Exercise prompt:
From the listing below, copy only the lines from the line that contains "left elbow: (183, 189)" to the line that contains "nose: (717, 284)", counting those two lines as part of the copy.

· · · · ·

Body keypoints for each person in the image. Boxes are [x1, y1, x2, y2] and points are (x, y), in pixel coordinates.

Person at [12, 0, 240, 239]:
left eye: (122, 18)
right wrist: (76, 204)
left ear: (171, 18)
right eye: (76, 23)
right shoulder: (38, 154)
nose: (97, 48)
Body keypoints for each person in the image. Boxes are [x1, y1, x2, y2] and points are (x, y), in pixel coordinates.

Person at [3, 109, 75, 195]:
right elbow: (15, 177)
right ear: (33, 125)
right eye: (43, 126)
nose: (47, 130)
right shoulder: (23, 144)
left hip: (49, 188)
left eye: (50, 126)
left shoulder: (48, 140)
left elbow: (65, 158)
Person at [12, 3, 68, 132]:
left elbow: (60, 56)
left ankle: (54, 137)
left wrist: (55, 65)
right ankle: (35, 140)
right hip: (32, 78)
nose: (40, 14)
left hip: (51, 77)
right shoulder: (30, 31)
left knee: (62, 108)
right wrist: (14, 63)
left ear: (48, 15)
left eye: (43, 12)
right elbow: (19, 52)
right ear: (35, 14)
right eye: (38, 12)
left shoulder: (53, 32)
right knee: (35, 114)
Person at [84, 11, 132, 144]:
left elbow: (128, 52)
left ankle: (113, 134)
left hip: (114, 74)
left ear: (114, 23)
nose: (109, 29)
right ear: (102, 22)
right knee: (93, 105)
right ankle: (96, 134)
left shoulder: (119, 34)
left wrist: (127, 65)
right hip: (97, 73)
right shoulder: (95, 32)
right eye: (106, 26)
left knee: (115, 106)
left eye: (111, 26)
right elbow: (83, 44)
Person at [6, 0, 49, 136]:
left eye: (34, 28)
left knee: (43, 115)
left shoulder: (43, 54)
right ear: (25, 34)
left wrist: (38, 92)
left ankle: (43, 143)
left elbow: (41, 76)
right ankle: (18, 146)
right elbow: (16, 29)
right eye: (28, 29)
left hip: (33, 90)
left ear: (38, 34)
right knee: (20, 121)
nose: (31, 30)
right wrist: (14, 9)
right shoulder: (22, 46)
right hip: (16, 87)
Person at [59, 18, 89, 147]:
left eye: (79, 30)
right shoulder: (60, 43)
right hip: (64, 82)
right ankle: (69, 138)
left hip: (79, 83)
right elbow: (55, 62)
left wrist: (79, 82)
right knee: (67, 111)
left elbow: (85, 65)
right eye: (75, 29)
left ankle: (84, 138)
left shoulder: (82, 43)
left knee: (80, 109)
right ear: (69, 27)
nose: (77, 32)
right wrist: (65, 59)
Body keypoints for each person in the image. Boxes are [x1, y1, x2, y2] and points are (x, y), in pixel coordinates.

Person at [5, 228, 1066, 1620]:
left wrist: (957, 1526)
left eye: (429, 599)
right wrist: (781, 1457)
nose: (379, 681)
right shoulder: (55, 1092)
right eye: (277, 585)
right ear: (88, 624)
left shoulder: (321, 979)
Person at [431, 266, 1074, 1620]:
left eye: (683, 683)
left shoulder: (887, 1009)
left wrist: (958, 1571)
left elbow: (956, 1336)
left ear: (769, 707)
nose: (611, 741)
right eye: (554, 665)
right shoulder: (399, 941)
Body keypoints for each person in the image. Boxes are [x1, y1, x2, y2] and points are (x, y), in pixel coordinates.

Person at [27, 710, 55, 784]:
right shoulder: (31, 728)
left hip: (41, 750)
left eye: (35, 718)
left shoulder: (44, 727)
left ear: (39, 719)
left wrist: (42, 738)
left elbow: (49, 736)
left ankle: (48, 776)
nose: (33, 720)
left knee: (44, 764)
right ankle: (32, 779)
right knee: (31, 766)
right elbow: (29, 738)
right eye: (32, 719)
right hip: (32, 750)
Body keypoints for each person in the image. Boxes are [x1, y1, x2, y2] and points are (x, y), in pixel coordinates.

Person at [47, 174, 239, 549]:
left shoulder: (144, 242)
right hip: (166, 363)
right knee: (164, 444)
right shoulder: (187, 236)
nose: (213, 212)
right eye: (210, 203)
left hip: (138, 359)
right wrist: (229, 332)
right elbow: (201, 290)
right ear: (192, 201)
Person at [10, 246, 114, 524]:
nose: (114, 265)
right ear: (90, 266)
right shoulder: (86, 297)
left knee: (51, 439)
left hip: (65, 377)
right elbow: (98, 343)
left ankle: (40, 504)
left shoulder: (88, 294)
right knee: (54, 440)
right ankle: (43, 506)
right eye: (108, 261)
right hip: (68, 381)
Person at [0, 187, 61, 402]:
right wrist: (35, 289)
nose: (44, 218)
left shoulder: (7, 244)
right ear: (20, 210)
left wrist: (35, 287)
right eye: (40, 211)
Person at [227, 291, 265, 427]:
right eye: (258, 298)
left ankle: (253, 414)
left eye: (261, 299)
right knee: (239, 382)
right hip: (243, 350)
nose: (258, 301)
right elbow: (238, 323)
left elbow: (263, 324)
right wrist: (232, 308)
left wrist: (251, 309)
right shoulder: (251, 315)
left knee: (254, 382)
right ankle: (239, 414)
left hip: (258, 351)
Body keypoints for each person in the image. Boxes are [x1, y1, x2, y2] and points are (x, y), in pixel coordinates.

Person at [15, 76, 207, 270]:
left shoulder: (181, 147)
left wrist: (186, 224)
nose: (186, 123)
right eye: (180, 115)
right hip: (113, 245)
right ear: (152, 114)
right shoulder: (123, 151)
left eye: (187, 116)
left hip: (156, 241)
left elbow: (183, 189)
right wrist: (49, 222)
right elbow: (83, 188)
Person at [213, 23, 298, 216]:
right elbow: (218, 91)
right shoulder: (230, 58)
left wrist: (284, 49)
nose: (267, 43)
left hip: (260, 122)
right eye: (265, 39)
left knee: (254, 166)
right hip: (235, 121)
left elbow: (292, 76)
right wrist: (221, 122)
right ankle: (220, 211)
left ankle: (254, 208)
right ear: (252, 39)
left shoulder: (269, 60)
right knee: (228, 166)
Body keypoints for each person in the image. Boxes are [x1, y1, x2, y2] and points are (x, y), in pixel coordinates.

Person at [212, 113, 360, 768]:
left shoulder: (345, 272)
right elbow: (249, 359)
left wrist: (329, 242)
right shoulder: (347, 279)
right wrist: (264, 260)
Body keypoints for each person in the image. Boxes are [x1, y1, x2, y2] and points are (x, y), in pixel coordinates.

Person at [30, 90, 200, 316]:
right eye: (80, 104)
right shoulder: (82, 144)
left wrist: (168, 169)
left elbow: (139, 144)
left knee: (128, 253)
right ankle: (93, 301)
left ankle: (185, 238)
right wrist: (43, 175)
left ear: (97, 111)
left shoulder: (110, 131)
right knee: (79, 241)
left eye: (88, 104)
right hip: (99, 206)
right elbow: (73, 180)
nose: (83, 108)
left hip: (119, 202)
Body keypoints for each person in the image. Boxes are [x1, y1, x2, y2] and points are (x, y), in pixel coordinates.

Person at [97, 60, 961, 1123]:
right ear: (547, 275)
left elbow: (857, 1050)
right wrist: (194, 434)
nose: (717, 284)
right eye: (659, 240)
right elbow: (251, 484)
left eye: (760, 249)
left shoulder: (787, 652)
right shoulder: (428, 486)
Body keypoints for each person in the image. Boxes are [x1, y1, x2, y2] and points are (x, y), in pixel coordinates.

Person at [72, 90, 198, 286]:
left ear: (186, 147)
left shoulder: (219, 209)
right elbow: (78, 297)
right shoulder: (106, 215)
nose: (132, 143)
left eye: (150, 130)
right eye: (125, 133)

· · · · ·

Answer section:
left elbow: (183, 189)
right wrist: (49, 222)
right elbow: (83, 188)
Person at [213, 23, 298, 216]:
right elbow: (218, 91)
right shoulder: (230, 58)
left wrist: (284, 49)
nose: (267, 43)
left hip: (260, 122)
right eye: (265, 39)
left knee: (254, 166)
right hip: (235, 121)
left elbow: (292, 76)
right wrist: (221, 122)
right ankle: (220, 211)
left ankle: (254, 208)
right ear: (252, 39)
left shoulder: (269, 60)
right knee: (228, 166)
Body keypoints for each person in the image. Boxes are [x1, y1, x2, y2] and points are (x, y), in pixel coordinates.

Person at [212, 113, 360, 768]:
left shoulder: (345, 272)
right elbow: (249, 359)
left wrist: (329, 242)
right shoulder: (347, 279)
right wrist: (264, 260)
Body keypoints for each person in the image. Boxes are [x1, y1, x2, y2] and points are (x, y), in pixel coordinates.

Person at [30, 90, 200, 316]:
right eye: (80, 104)
right shoulder: (82, 144)
left wrist: (168, 169)
left elbow: (139, 144)
left knee: (128, 253)
right ankle: (93, 301)
left ankle: (185, 238)
right wrist: (43, 175)
left ear: (97, 111)
left shoulder: (110, 131)
right knee: (79, 241)
left eye: (88, 104)
right hip: (99, 206)
right elbow: (73, 180)
nose: (83, 108)
left hip: (119, 202)
Body keypoints for each person in the image. Boxes are [x1, y1, x2, y2] and points are (x, y), in pixel coordinates.

Person at [97, 60, 961, 1123]:
right ear: (547, 275)
left elbow: (857, 1050)
right wrist: (194, 434)
nose: (717, 284)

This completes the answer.